Brano:
▼

La mamma è sempre stata una donna forte, una roccia, per usare una metafora appropriata. Orfana già nella sua prima giovinezza, ha iniziato a rimboccarsi le maniche e a gestire la sua vita in maniera indipendente e precorritrice sui tempi. L’incontro con mio padre è stata una giusta ricompensa per gli innumerevoli affanni patiti e il loro amore è stato un esempio per molti scettici sul matrimonio. Il coraggio che ha dimostrato nei vari accadimenti verificatisi nel corso della sua vita, l’hanno fatta assurgere al ruolo di donna saggia ed assennata, dispensatrice di consigli e suggerimenti forniti al momento giusto. Un susseguirsi di fasi entro cui si è dipanata la sua esistenza, tra gioie e dispiaceri, in un’altalena di traversie che l’hanno immancabilmente divorata, facendola precipitare in una depressione insinuante, devastante e vittoriosa alfine.

Dopo la morte di mio padre non ha cercato più la vita, che prima rubava negli spiragli tra una crisi e l’altra. Non ha rincorso più i giorni, ma li ha subiti nel lento sgranare di ore solitarie. E allora la sua mente si è infittita di ombre e, come una corolla al tramonto, si è ripiegata in se stessa, chiudendosi, alla ricerca di fantasmi inebriati dalla fallace luce del ricordo.

▲

Voci:
▼

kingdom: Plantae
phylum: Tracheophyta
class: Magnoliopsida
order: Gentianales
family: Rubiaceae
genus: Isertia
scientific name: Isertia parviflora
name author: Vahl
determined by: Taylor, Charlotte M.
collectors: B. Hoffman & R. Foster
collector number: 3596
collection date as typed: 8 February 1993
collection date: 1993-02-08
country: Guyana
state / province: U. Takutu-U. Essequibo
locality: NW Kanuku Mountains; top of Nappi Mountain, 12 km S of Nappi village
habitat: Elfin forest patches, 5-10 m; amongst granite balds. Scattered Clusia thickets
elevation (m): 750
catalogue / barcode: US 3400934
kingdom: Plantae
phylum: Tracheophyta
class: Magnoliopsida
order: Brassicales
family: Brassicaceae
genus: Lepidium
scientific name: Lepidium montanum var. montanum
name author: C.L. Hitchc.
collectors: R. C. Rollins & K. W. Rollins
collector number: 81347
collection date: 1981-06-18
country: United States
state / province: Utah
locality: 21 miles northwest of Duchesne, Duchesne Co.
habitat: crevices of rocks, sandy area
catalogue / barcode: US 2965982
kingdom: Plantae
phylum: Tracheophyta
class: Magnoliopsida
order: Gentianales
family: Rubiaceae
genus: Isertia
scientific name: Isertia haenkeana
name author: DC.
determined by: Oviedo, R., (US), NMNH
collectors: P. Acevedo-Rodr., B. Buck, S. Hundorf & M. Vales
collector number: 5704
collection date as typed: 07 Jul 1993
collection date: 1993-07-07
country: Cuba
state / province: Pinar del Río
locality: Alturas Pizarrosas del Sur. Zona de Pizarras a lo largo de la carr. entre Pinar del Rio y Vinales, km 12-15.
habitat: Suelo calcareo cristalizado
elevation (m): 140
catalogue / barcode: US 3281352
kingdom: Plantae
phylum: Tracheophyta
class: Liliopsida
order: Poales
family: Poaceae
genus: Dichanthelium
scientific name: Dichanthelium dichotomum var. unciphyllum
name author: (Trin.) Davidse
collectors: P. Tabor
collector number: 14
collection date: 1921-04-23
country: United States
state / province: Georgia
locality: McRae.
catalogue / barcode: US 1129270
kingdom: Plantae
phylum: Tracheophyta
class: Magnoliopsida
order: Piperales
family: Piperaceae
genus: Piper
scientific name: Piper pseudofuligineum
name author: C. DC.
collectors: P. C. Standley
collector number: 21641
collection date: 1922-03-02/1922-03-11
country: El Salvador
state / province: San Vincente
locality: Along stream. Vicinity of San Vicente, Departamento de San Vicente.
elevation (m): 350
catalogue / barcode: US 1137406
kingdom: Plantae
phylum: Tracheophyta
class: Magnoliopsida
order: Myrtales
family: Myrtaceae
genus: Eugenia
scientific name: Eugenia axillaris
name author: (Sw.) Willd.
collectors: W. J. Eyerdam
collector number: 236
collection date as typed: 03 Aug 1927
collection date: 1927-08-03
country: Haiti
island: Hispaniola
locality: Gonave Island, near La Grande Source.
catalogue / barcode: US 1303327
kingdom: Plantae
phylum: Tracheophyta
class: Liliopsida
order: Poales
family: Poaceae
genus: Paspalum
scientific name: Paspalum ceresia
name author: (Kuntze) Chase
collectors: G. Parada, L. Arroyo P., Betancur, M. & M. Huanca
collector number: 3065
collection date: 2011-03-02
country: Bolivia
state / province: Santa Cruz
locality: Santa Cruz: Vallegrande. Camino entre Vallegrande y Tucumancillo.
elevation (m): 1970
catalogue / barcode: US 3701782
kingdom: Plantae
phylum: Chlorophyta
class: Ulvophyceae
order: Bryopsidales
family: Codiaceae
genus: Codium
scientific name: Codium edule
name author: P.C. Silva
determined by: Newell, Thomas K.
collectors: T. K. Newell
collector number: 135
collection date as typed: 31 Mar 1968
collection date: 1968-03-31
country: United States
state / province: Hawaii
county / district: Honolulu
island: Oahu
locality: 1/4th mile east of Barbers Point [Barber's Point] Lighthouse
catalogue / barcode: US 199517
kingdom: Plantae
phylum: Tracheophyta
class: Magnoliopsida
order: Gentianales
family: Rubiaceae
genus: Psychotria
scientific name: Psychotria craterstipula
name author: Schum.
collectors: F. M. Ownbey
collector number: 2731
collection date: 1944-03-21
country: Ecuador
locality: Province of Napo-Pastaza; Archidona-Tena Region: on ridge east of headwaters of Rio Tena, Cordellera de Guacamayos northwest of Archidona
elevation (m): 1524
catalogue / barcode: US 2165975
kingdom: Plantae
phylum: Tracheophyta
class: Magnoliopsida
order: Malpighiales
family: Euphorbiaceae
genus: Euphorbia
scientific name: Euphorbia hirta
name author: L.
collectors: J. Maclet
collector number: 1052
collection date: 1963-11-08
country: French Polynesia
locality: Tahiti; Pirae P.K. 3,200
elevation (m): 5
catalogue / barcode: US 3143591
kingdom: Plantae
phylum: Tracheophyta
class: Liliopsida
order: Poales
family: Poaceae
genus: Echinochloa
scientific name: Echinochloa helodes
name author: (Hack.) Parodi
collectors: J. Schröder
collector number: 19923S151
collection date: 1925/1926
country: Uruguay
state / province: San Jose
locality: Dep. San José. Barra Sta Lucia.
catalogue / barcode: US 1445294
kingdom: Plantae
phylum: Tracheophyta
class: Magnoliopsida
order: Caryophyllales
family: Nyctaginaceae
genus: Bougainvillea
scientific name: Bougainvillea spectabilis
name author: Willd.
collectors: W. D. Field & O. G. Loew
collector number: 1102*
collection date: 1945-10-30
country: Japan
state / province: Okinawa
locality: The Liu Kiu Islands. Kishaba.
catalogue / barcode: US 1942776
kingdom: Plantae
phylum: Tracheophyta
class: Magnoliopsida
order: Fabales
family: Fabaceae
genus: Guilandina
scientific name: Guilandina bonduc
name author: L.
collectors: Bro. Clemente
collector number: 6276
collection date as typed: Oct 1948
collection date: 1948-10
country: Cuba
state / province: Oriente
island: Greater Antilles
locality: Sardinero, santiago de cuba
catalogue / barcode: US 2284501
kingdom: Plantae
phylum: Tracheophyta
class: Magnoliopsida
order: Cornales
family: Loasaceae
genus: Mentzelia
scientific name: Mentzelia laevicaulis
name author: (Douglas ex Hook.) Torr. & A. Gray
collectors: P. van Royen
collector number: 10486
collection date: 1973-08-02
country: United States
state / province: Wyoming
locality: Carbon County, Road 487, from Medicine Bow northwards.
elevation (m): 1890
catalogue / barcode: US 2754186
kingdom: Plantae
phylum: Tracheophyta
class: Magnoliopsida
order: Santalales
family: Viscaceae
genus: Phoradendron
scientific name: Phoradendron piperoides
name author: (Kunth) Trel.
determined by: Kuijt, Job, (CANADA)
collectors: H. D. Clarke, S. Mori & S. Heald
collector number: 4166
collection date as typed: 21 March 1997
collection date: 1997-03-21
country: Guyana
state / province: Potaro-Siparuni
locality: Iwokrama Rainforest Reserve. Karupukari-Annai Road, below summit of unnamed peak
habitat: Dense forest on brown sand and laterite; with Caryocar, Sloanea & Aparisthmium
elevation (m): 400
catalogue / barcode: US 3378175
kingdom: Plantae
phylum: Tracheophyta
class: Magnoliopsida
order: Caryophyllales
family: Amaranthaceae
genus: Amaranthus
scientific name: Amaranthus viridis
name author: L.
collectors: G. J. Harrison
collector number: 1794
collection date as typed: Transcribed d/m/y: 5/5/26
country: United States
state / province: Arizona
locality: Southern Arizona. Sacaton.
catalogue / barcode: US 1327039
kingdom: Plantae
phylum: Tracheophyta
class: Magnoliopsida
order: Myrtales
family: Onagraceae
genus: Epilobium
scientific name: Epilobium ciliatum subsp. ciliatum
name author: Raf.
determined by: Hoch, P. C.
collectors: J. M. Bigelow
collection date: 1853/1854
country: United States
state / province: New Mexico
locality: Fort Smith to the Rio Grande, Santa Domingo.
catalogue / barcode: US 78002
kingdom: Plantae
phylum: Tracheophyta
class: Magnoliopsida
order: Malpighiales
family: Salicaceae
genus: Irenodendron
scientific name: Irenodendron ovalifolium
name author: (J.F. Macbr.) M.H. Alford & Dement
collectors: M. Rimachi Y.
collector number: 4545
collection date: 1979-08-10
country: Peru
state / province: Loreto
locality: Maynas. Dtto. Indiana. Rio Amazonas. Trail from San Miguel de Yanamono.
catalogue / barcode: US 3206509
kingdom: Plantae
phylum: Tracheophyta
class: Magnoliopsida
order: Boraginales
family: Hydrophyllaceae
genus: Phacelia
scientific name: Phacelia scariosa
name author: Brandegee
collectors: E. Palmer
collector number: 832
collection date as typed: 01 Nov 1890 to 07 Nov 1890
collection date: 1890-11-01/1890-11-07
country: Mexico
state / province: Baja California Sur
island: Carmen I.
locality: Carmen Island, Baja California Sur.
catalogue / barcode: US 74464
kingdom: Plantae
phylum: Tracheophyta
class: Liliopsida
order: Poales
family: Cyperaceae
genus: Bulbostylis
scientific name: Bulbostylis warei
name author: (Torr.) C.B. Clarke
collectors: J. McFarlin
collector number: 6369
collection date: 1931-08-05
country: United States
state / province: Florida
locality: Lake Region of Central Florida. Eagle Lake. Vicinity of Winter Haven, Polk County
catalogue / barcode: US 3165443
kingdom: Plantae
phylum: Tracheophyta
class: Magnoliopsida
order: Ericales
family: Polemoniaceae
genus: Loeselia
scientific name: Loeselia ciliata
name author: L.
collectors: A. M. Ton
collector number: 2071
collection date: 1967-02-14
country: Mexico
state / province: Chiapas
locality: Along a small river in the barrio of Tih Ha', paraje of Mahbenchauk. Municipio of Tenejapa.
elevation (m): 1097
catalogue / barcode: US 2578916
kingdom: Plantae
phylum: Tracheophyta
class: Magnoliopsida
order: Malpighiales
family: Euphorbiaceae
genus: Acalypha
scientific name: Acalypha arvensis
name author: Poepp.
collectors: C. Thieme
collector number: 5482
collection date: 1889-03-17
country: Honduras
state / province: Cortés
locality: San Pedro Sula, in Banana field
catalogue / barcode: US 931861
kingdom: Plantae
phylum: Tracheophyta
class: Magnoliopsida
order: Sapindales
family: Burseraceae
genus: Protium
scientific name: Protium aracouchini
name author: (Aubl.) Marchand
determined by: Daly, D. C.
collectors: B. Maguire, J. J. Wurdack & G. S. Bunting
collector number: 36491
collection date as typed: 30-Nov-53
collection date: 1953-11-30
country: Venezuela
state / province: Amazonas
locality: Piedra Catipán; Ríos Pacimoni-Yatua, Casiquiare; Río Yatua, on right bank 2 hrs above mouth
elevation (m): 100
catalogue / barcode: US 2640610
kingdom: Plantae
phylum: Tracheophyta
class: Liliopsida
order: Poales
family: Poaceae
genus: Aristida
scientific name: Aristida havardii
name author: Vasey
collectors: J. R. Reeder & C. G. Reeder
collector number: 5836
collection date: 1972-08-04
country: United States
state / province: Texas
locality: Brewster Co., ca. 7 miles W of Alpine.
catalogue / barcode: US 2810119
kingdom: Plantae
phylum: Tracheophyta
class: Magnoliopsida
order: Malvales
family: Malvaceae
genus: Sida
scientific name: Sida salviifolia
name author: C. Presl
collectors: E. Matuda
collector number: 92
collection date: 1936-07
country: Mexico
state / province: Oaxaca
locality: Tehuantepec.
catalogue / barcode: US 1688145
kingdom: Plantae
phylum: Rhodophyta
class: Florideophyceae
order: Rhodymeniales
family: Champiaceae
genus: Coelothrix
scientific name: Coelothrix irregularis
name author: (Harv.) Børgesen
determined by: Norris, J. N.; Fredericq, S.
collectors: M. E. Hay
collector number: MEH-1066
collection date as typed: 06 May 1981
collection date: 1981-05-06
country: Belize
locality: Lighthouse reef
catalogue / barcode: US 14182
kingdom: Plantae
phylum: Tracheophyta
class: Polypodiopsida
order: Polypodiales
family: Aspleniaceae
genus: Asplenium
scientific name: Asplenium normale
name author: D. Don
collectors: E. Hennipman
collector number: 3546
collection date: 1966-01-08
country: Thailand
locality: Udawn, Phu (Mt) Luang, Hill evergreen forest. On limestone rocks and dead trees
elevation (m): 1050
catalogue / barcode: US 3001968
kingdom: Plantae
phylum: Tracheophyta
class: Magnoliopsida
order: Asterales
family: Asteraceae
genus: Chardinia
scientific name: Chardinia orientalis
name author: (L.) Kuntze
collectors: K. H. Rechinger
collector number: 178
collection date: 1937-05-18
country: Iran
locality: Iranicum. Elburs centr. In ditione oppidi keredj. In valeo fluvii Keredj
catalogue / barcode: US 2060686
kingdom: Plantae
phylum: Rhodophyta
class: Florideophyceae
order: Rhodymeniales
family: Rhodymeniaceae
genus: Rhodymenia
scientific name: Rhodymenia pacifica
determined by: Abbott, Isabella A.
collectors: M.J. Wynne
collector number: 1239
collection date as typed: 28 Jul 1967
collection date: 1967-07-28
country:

▲

Consegna:
Riporta senza alcuna modifica il passo del brano sulla madre che inizia con "Dopo la morte" e finisce con "luce del ricordo.".

Risposta:
Dopo la morte di mio padre non ha cercato più la vita, che prima rubava negli spiragli tra una crisi e l’altra. Non ha rincorso più i giorni, ma li ha subiti nel lento sgranare di ore solitarie. E allora la sua mente si è infittita di ombre e, come una corolla al tramonto, si è ripiegata in se stessa, chiudendosi, alla ricerca di fantasmi inebriati dalla fallace luce del ricordo.